**PROBLEM DESCRIPTION**. Exactly as they appear, transcribe the entries and skip any pictures.

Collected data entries

# # #

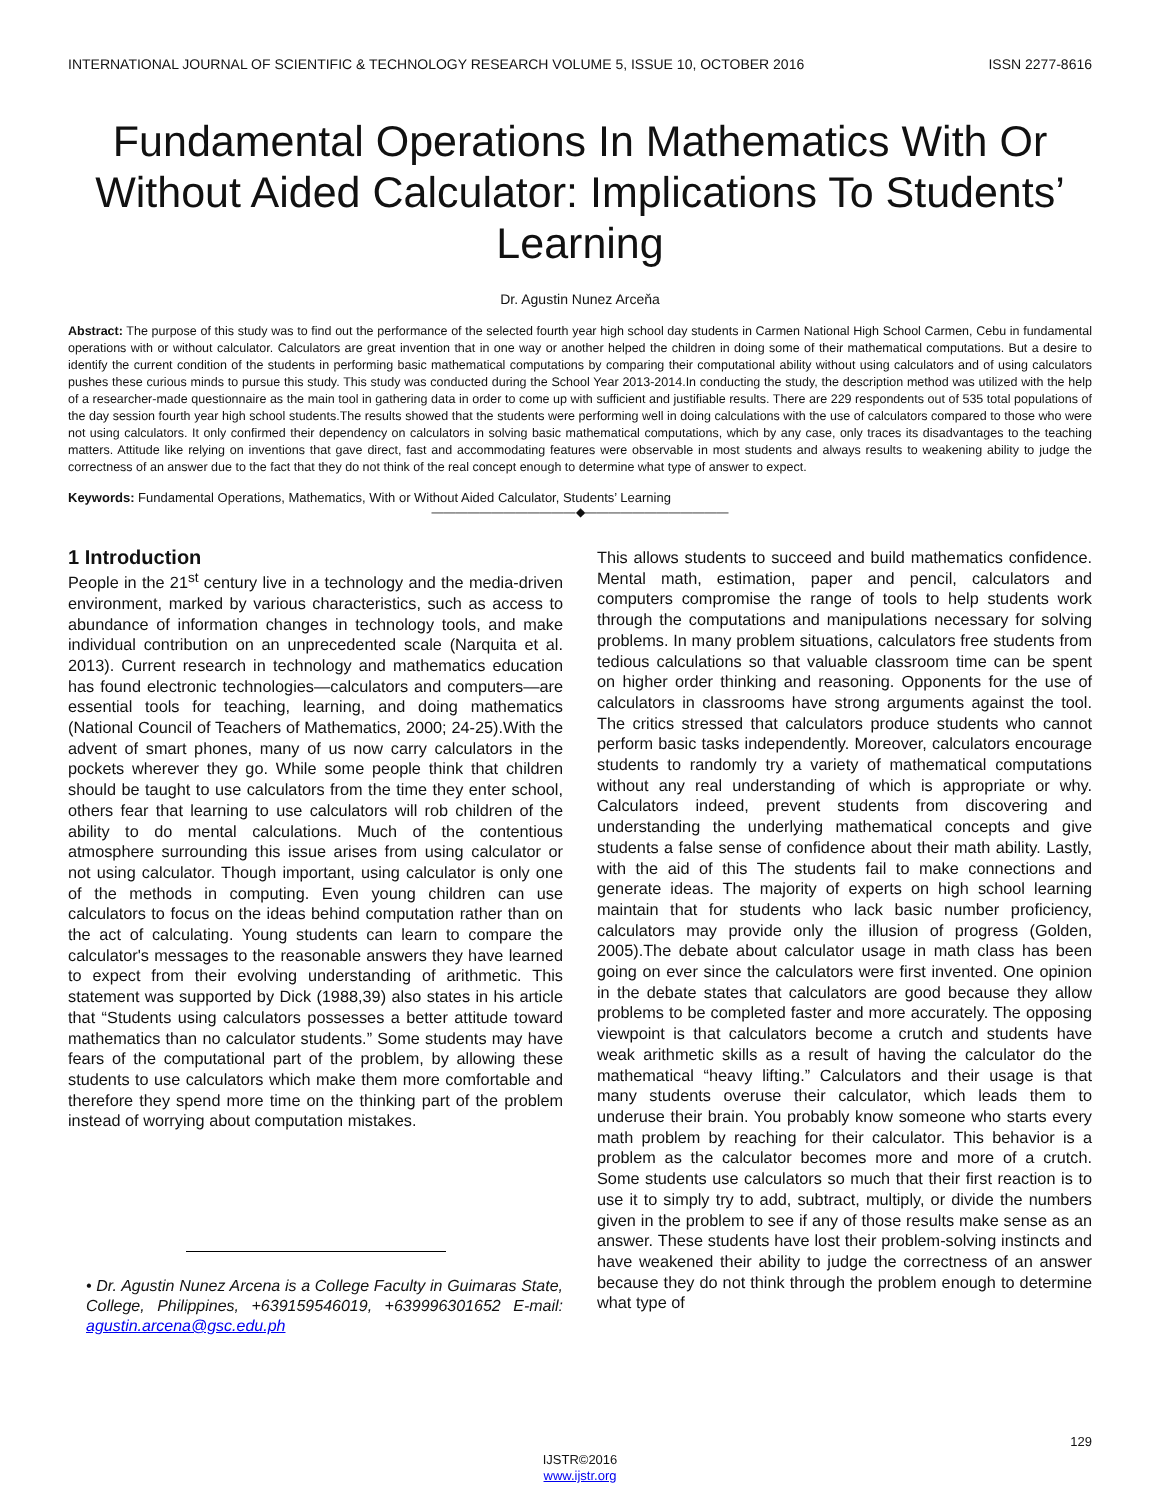INTERNATIONAL JOURNAL OF SCIENTIFIC & TECHNOLOGY RESEARCH VOLUME 5, ISSUE 10, OCTOBER 2016 ISSN 2277-8616
Fundamental Operations In Mathematics With Or Without Aided Calculator: Implications To Students’ Learning
Dr. Agustin Nunez Arceňa
Abstract: The purpose of this study was to find out the performance of the selected fourth year high school day students in Carmen National High School Carmen, Cebu in fundamental operations with or without calculator. Calculators are great invention that in one way or another helped the children in doing some of their mathematical computations. But a desire to identify the current condition of the students in performing basic mathematical computations by comparing their computational ability without using calculators and of using calculators pushes these curious minds to pursue this study. This study was conducted during the School Year 2013-2014.In conducting the study, the description method was utilized with the help of a researcher-made questionnaire as the main tool in gathering data in order to come up with sufficient and justifiable results. There are 229 respondents out of 535 total populations of the day session fourth year high school students.The results showed that the students were performing well in doing calculations with the use of calculators compared to those who were not using calculators. It only confirmed their dependency on calculators in solving basic mathematical computations, which by any case, only traces its disadvantages to the teaching matters. Attitude like relying on inventions that gave direct, fast and accommodating features were observable in most students and always results to weakening ability to judge the correctness of an answer due to the fact that they do not think of the real concept enough to determine what type of answer to expect.
Keywords: Fundamental Operations, Mathematics, With or Without Aided Calculator, Students’ Learning
————————————◆————————————
1 Introduction
People in the 21<sup>st</sup> century live in a technology and the media-driven environment, marked by various characteristics, such as access to abundance of information changes in technology tools, and make individual contribution on an unprecedented scale (Narquita et al. 2013). Current research in technology and mathematics education has found electronic technologies—calculators and computers—are essential tools for teaching, learning, and doing mathematics (National Council of Teachers of Mathematics, 2000; 24-25).With the advent of smart phones, many of us now carry calculators in the pockets wherever they go. While some people think that children should be taught to use calculators from the time they enter school, others fear that learning to use calculators will rob children of the ability to do mental calculations. Much of the contentious atmosphere surrounding this issue arises from using calculator or not using calculator. Though important, using calculator is only one of the methods in computing. Even young children can use calculators to focus on the ideas behind computation rather than on the act of calculating. Young students can learn to compare the calculator's messages to the reasonable answers they have learned to expect from their evolving understanding of arithmetic. This statement was supported by Dick (1988,39) also states in his article that “Students using calculators possesses a better attitude toward mathematics than no calculator students.” Some students may have fears of the computational part of the problem, by allowing these students to use calculators which make them more comfortable and therefore they spend more time on the thinking part of the problem instead of worrying about computation mistakes.
• Dr. Agustin Nunez Arcena is a College Faculty in Guimaras State, College, Philippines, +639159546019, +639996301652 E-mail: agustin.arcena@gsc.edu.ph
This allows students to succeed and build mathematics confidence. Mental math, estimation, paper and pencil, calculators and computers compromise the range of tools to help students work through the computations and manipulations necessary for solving problems. In many problem situations, calculators free students from tedious calculations so that valuable classroom time can be spent on higher order thinking and reasoning. Opponents for the use of calculators in classrooms have strong arguments against the tool. The critics stressed that calculators produce students who cannot perform basic tasks independently. Moreover, calculators encourage students to randomly try a variety of mathematical computations without any real understanding of which is appropriate or why. Calculators indeed, prevent students from discovering and understanding the underlying mathematical concepts and give students a false sense of confidence about their math ability. Lastly, with the aid of this The students fail to make connections and generate ideas. The majority of experts on high school learning maintain that for students who lack basic number proficiency, calculators may provide only the illusion of progress (Golden, 2005).The debate about calculator usage in math class has been going on ever since the calculators were first invented. One opinion in the debate states that calculators are good because they allow problems to be completed faster and more accurately. The opposing viewpoint is that calculators become a crutch and students have weak arithmetic skills as a result of having the calculator do the mathematical “heavy lifting.” Calculators and their usage is that many students overuse their calculator, which leads them to underuse their brain. You probably know someone who starts every math problem by reaching for their calculator. This behavior is a problem as the calculator becomes more and more of a crutch. Some students use calculators so much that their first reaction is to use it to simply try to add, subtract, multiply, or divide the numbers given in the problem to see if any of those results make sense as an answer. These students have lost their problem-solving instincts and have weakened their ability to judge the correctness of an answer because they do not think through the problem enough to determine what type of
129
IJSTR©2016
www.ijstr.org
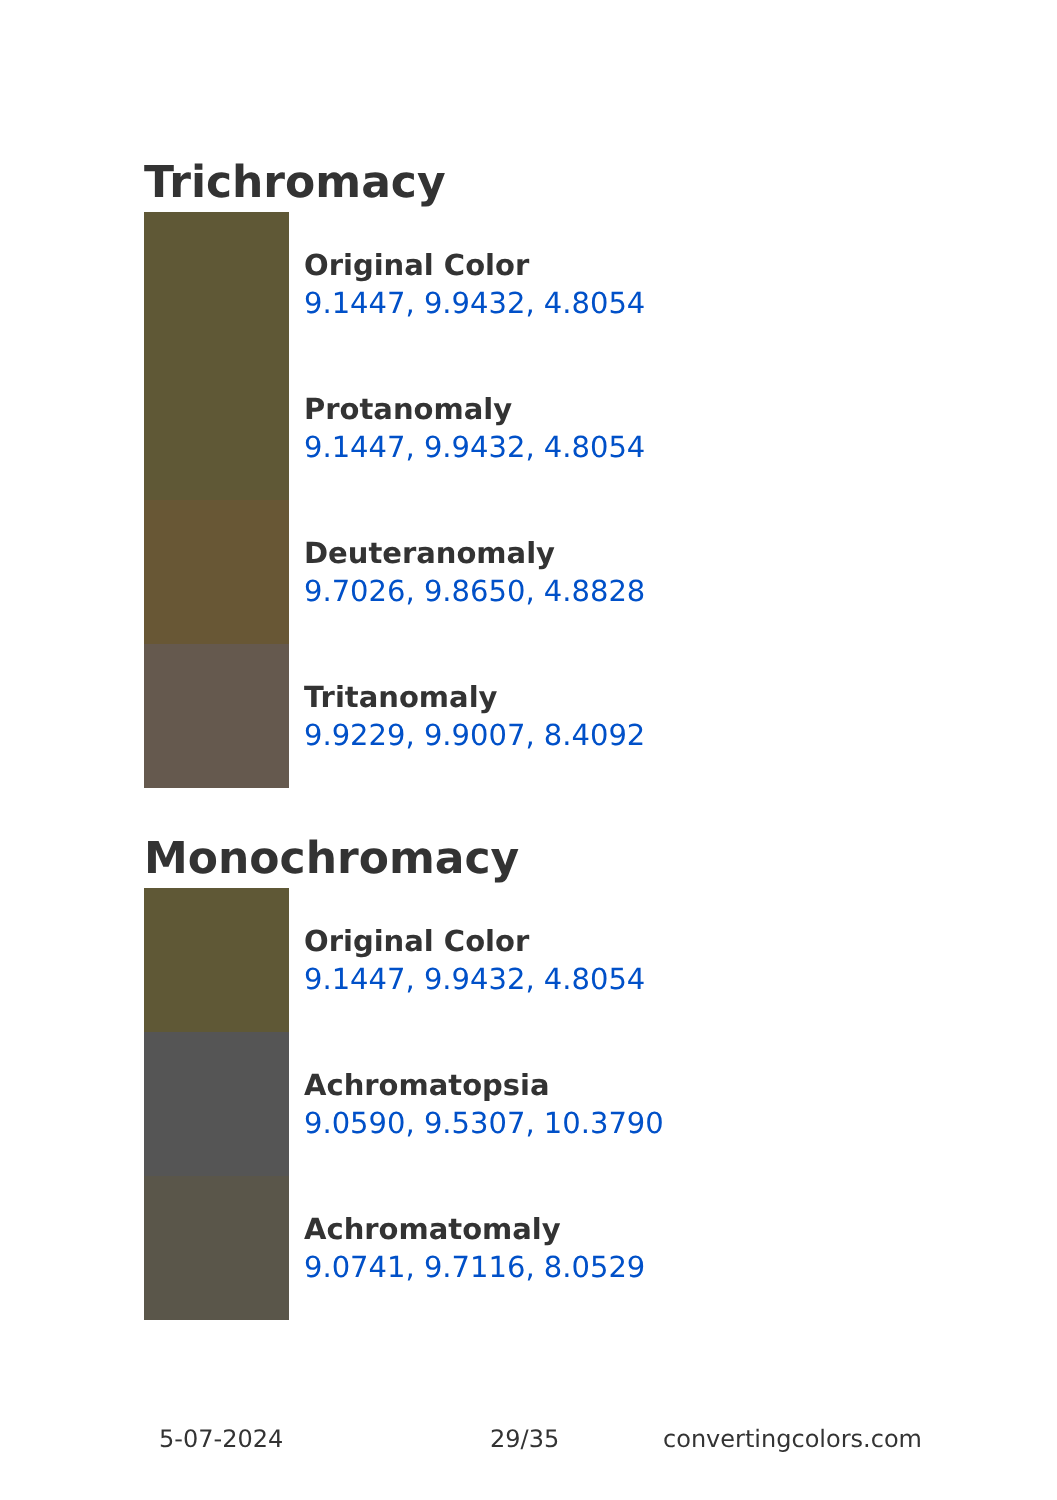Trichromacy
Original Color
9.1447, 9.9432, 4.8054
Protanomaly
9.1447, 9.9432, 4.8054
Deuteranomaly
9.7026, 9.8650, 4.8828
Tritanomaly
9.9229, 9.9007, 8.4092
Monochromacy
Original Color
9.1447, 9.9432, 4.8054
Achromatopsia
9.0590, 9.5307, 10.3790
Achromatomaly
9.0741, 9.7116, 8.0529
5-07-2024 29/35 convertingcolors.com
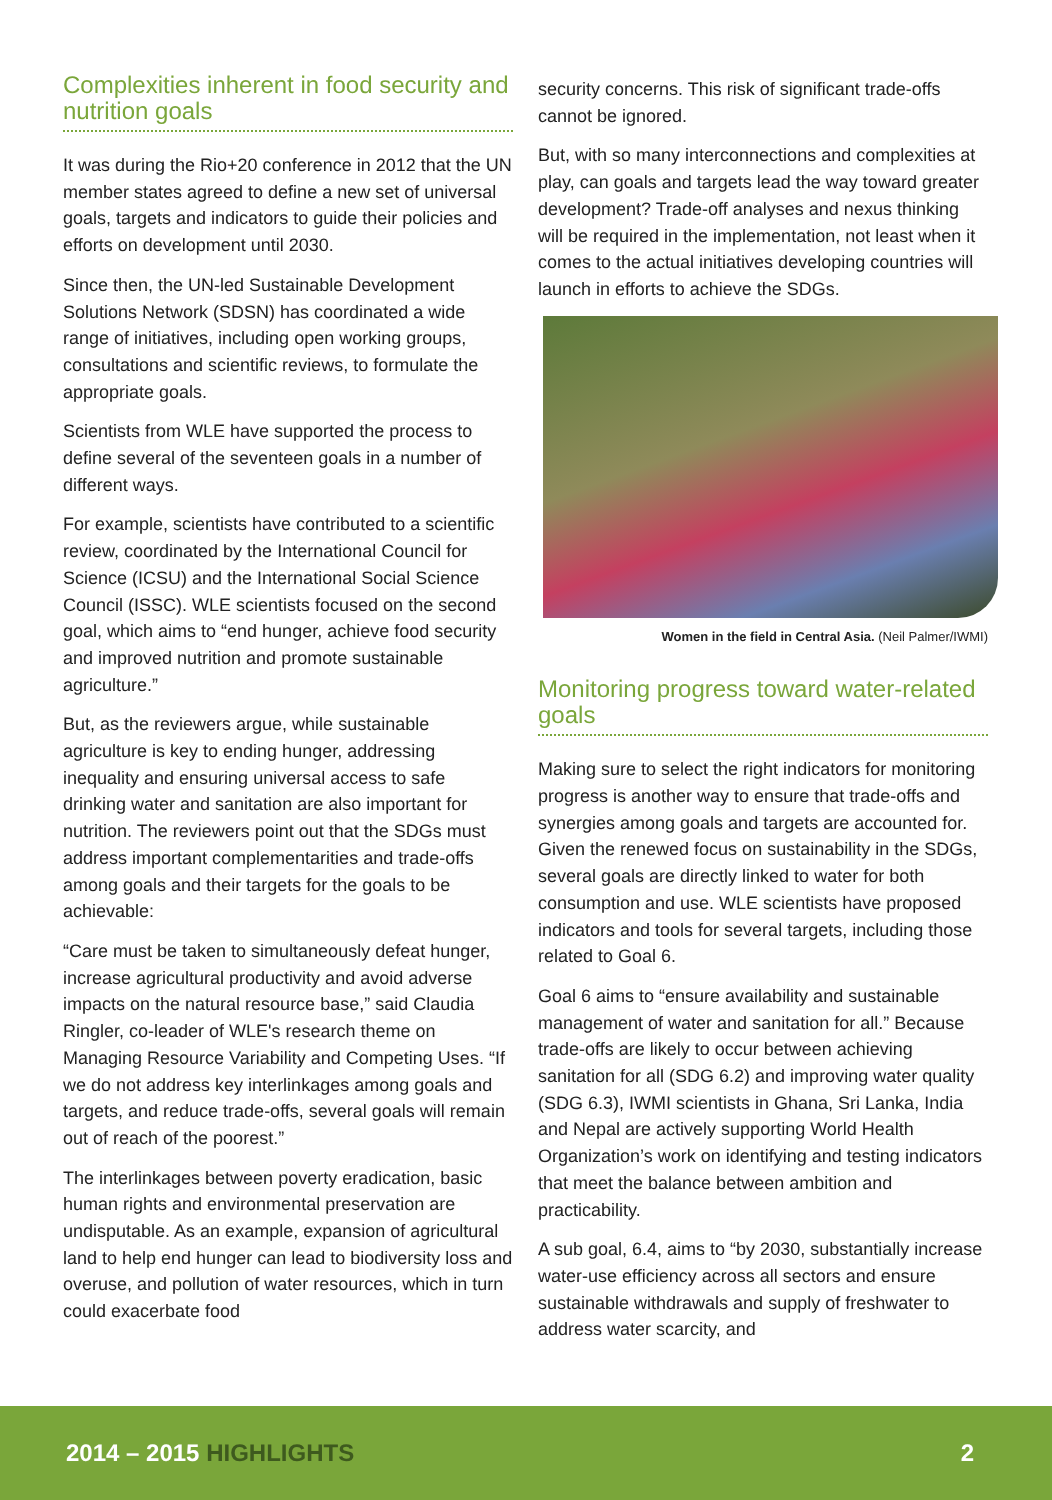Complexities inherent in food security and nutrition goals
It was during the Rio+20 conference in 2012 that the UN member states agreed to define a new set of universal goals, targets and indicators to guide their policies and efforts on development until 2030.
Since then, the UN-led Sustainable Development Solutions Network (SDSN) has coordinated a wide range of initiatives, including open working groups, consultations and scientific reviews, to formulate the appropriate goals.
Scientists from WLE have supported the process to define several of the seventeen goals in a number of different ways.
For example, scientists have contributed to a scientific review, coordinated by the International Council for Science (ICSU) and the International Social Science Council (ISSC). WLE scientists focused on the second goal, which aims to “end hunger, achieve food security and improved nutrition and promote sustainable agriculture.”
But, as the reviewers argue, while sustainable agriculture is key to ending hunger, addressing inequality and ensuring universal access to safe drinking water and sanitation are also important for nutrition. The reviewers point out that the SDGs must address important complementarities and trade-offs among goals and their targets for the goals to be achievable:
“Care must be taken to simultaneously defeat hunger, increase agricultural productivity and avoid adverse impacts on the natural resource base,” said Claudia Ringler, co-leader of WLE's research theme on Managing Resource Variability and Competing Uses. “If we do not address key interlinkages among goals and targets, and reduce trade-offs, several goals will remain out of reach of the poorest.”
The interlinkages between poverty eradication, basic human rights and environmental preservation are undisputable. As an example, expansion of agricultural land to help end hunger can lead to biodiversity loss and overuse, and pollution of water resources, which in turn could exacerbate food
security concerns. This risk of significant trade-offs cannot be ignored.
But, with so many interconnections and complexities at play, can goals and targets lead the way toward greater development? Trade-off analyses and nexus thinking will be required in the implementation, not least when it comes to the actual initiatives developing countries will launch in efforts to achieve the SDGs.
Women in the field in Central Asia. (Neil Palmer/IWMI)
Monitoring progress toward water-related goals
Making sure to select the right indicators for monitoring progress is another way to ensure that trade-offs and synergies among goals and targets are accounted for. Given the renewed focus on sustainability in the SDGs, several goals are directly linked to water for both consumption and use. WLE scientists have proposed indicators and tools for several targets, including those related to Goal 6.
Goal 6 aims to “ensure availability and sustainable management of water and sanitation for all.” Because trade-offs are likely to occur between achieving sanitation for all (SDG 6.2) and improving water quality (SDG 6.3), IWMI scientists in Ghana, Sri Lanka, India and Nepal are actively supporting World Health Organization’s work on identifying and testing indicators that meet the balance between ambition and practicability.
A sub goal, 6.4, aims to “by 2030, substantially increase water-use efficiency across all sectors and ensure sustainable withdrawals and supply of freshwater to address water scarcity, and
2014 – 2015 HIGHLIGHTS 2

# # #

**EXPECTED ANSWER**.
INTERNATIONAL JOURNAL OF SCIENTIFIC & TECHNOLOGY RESEARCH VOLUME 5, ISSUE 10, OCTOBER 2016 ISSN 2277-8616
Fundamental Operations In Mathematics With Or Without Aided Calculator: Implications To Students’ Learning
Dr. Agustin Nunez Arceňa
Abstract: The purpose of this study was to find out the performance of the selected fourth year high school day students in Carmen National High School Carmen, Cebu in fundamental operations with or without calculator. Calculators are great invention that in one way or another helped the children in doing some of their mathematical computations. But a desire to identify the current condition of the students in performing basic mathematical computations by comparing their computational ability without using calculators and of using calculators pushes these curious minds to pursue this study. This study was conducted during the School Year 2013-2014.In conducting the study, the description method was utilized with the help of a researcher-made questionnaire as the main tool in gathering data in order to come up with sufficient and justifiable results. There are 229 respondents out of 535 total populations of the day session fourth year high school students.The results showed that the students were performing well in doing calculations with the use of calculators compared to those who were not using calculators. It only confirmed their dependency on calculators in solving basic mathematical computations, which by any case, only traces its disadvantages to the teaching matters. Attitude like relying on inventions that gave direct, fast and accommodating features were observable in most students and always results to weakening ability to judge the correctness of an answer due to the fact that they do not think of the real concept enough to determine what type of answer to expect.
Keywords: Fundamental Operations, Mathematics, With or Without Aided Calculator, Students’ Learning
————————————◆————————————
1 Introduction
People in the 21<sup>st</sup> century live in a technology and the media-driven environment, marked by various characteristics, such as access to abundance of information changes in technology tools, and make individual contribution on an unprecedented scale (Narquita et al. 2013). Current research in technology and mathematics education has found electronic technologies—calculators and computers—are essential tools for teaching, learning, and doing mathematics (National Council of Teachers of Mathematics, 2000; 24-25).With the advent of smart phones, many of us now carry calculators in the pockets wherever they go. While some people think that children should be taught to use calculators from the time they enter school, others fear that learning to use calculators will rob children of the ability to do mental calculations. Much of the contentious atmosphere surrounding this issue arises from using calculator or not using calculator. Though important, using calculator is only one of the methods in computing. Even young children can use calculators to focus on the ideas behind computation rather than on the act of calculating. Young students can learn to compare the calculator's messages to the reasonable answers they have learned to expect from their evolving understanding of arithmetic. This statement was supported by Dick (1988,39) also states in his article that “Students using calculators possesses a better attitude toward mathematics than no calculator students.” Some students may have fears of the computational part of the problem, by allowing these students to use calculators which make them more comfortable and therefore they spend more time on the thinking part of the problem instead of worrying about computation mistakes.
• Dr. Agustin Nunez Arcena is a College Faculty in Guimaras State, College, Philippines, +639159546019, +639996301652 E-mail: agustin.arcena@gsc.edu.ph
This allows students to succeed and build mathematics confidence. Mental math, estimation, paper and pencil, calculators and computers compromise the range of tools to help students work through the computations and manipulations necessary for solving problems. In many problem situations, calculators free students from tedious calculations so that valuable classroom time can be spent on higher order thinking and reasoning. Opponents for the use of calculators in classrooms have strong arguments against the tool. The critics stressed that calculators produce students who cannot perform basic tasks independently. Moreover, calculators encourage students to randomly try a variety of mathematical computations without any real understanding of which is appropriate or why. Calculators indeed, prevent students from discovering and understanding the underlying mathematical concepts and give students a false sense of confidence about their math ability. Lastly, with the aid of this The students fail to make connections and generate ideas. The majority of experts on high school learning maintain that for students who lack basic number proficiency, calculators may provide only the illusion of progress (Golden, 2005).The debate about calculator usage in math class has been going on ever since the calculators were first invented. One opinion in the debate states that calculators are good because they allow problems to be completed faster and more accurately. The opposing viewpoint is that calculators become a crutch and students have weak arithmetic skills as a result of having the calculator do the mathematical “heavy lifting.” Calculators and their usage is that many students overuse their calculator, which leads them to underuse their brain. You probably know someone who starts every math problem by reaching for their calculator. This behavior is a problem as the calculator becomes more and more of a crutch. Some students use calculators so much that their first reaction is to use it to simply try to add, subtract, multiply, or divide the numbers given in the problem to see if any of those results make sense as an answer. These students have lost their problem-solving instincts and have weakened their ability to judge the correctness of an answer because they do not think through the problem enough to determine what type of
129
IJSTR©2016
www.ijstr.org
Trichromacy
Original Color
9.1447, 9.9432, 4.8054
Protanomaly
9.1447, 9.9432, 4.8054
Deuteranomaly
9.7026, 9.8650, 4.8828
Tritanomaly
9.9229, 9.9007, 8.4092
Monochromacy
Original Color
9.1447, 9.9432, 4.8054
Achromatopsia
9.0590, 9.5307, 10.3790
Achromatomaly
9.0741, 9.7116, 8.0529
5-07-2024 29/35 convertingcolors.com
Complexities inherent in food security and nutrition goals
It was during the Rio+20 conference in 2012 that the UN member states agreed to define a new set of universal goals, targets and indicators to guide their policies and efforts on development until 2030.
Since then, the UN-led Sustainable Development Solutions Network (SDSN) has coordinated a wide range of initiatives, including open working groups, consultations and scientific reviews, to formulate the appropriate goals.
Scientists from WLE have supported the process to define several of the seventeen goals in a number of different ways.
For example, scientists have contributed to a scientific review, coordinated by the International Council for Science (ICSU) and the International Social Science Council (ISSC). WLE scientists focused on the second goal, which aims to “end hunger, achieve food security and improved nutrition and promote sustainable agriculture.”
But, as the reviewers argue, while sustainable agriculture is key to ending hunger, addressing inequality and ensuring universal access to safe drinking water and sanitation are also important for nutrition. The reviewers point out that the SDGs must address important complementarities and trade-offs among goals and their targets for the goals to be achievable:
“Care must be taken to simultaneously defeat hunger, increase agricultural productivity and avoid adverse impacts on the natural resource base,” said Claudia Ringler, co-leader of WLE's research theme on Managing Resource Variability and Competing Uses. “If we do not address key interlinkages among goals and targets, and reduce trade-offs, several goals will remain out of reach of the poorest.”
The interlinkages between poverty eradication, basic human rights and environmental preservation are undisputable. As an example, expansion of agricultural land to help end hunger can lead to biodiversity loss and overuse, and pollution of water resources, which in turn could exacerbate food
security concerns. This risk of significant trade-offs cannot be ignored.
But, with so many interconnections and complexities at play, can goals and targets lead the way toward greater development? Trade-off analyses and nexus thinking will be required in the implementation, not least when it comes to the actual initiatives developing countries will launch in efforts to achieve the SDGs.
Women in the field in Central Asia. (Neil Palmer/IWMI)
Monitoring progress toward water-related goals
Making sure to select the right indicators for monitoring progress is another way to ensure that trade-offs and synergies among goals and targets are accounted for. Given the renewed focus on sustainability in the SDGs, several goals are directly linked to water for both consumption and use. WLE scientists have proposed indicators and tools for several targets, including those related to Goal 6.
Goal 6 aims to “ensure availability and sustainable management of water and sanitation for all.” Because trade-offs are likely to occur between achieving sanitation for all (SDG 6.2) and improving water quality (SDG 6.3), IWMI scientists in Ghana, Sri Lanka, India and Nepal are actively supporting World Health Organization’s work on identifying and testing indicators that meet the balance between ambition and practicability.
A sub goal, 6.4, aims to “by 2030, substantially increase water-use efficiency across all sectors and ensure sustainable withdrawals and supply of freshwater to address water scarcity, and
2014 – 2015 HIGHLIGHTS 2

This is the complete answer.